===== GIVEN DATA =====

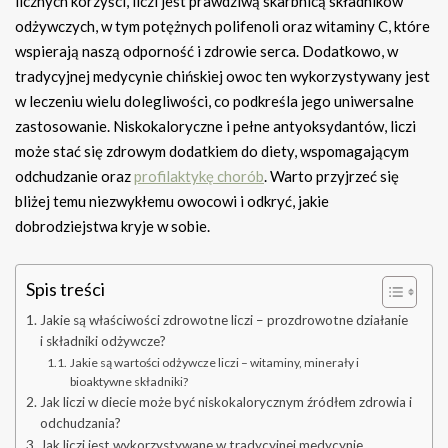
licznych korzyści, liczi jest prawdziwą skarbnicą składników
odżywczych, w tym potężnych polifenoli oraz witaminy C, które
wspierają naszą odporność i zdrowie serca. Dodatkowo, w
tradycyjnej medycynie chińskiej owoc ten wykorzystywany jest
w leczeniu wielu dolegliwości, co podkreśla jego uniwersalne
zastosowanie. Niskokaloryczne i pełne antyoksydantów, liczi
może stać się zdrowym dodatkiem do diety, wspomagającym
odchudzanie oraz
profilaktykę chorób
. Warto przyjrzeć się
bliżej temu niezwykłemu owocowi i odkryć, jakie
dobrodziejstwa kryje w sobie.
Spis treści
Jakie są właściwości zdrowotne liczi – prozdrowotne działanie
i składniki odżywcze?
Jakie są wartości odżywcze liczi – witaminy, minerały i
bioaktywne składniki?
Jak liczi w diecie może być niskokalorycznym źródłem zdrowia i
odchudzania?
Jak liczi jest wykorzystywane w tradycyjnej medycynie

=====

INSTRUCTIONS TO FOLLOW: Copy out the lines above exactly, beginning at the one that contains "wspierają naszą odporność" and ending at the one that contains "zastosowanie. Niskokaloryczne i".

ANSWER TO THE EXERCISE:
wspierają naszą odporność i zdrowie serca. Dodatkowo, w
tradycyjnej medycynie chińskiej owoc ten wykorzystywany jest
w leczeniu wielu dolegliwości, co podkreśla jego uniwersalne
zastosowanie. Niskokaloryczne i pełne antyoksydantów, liczi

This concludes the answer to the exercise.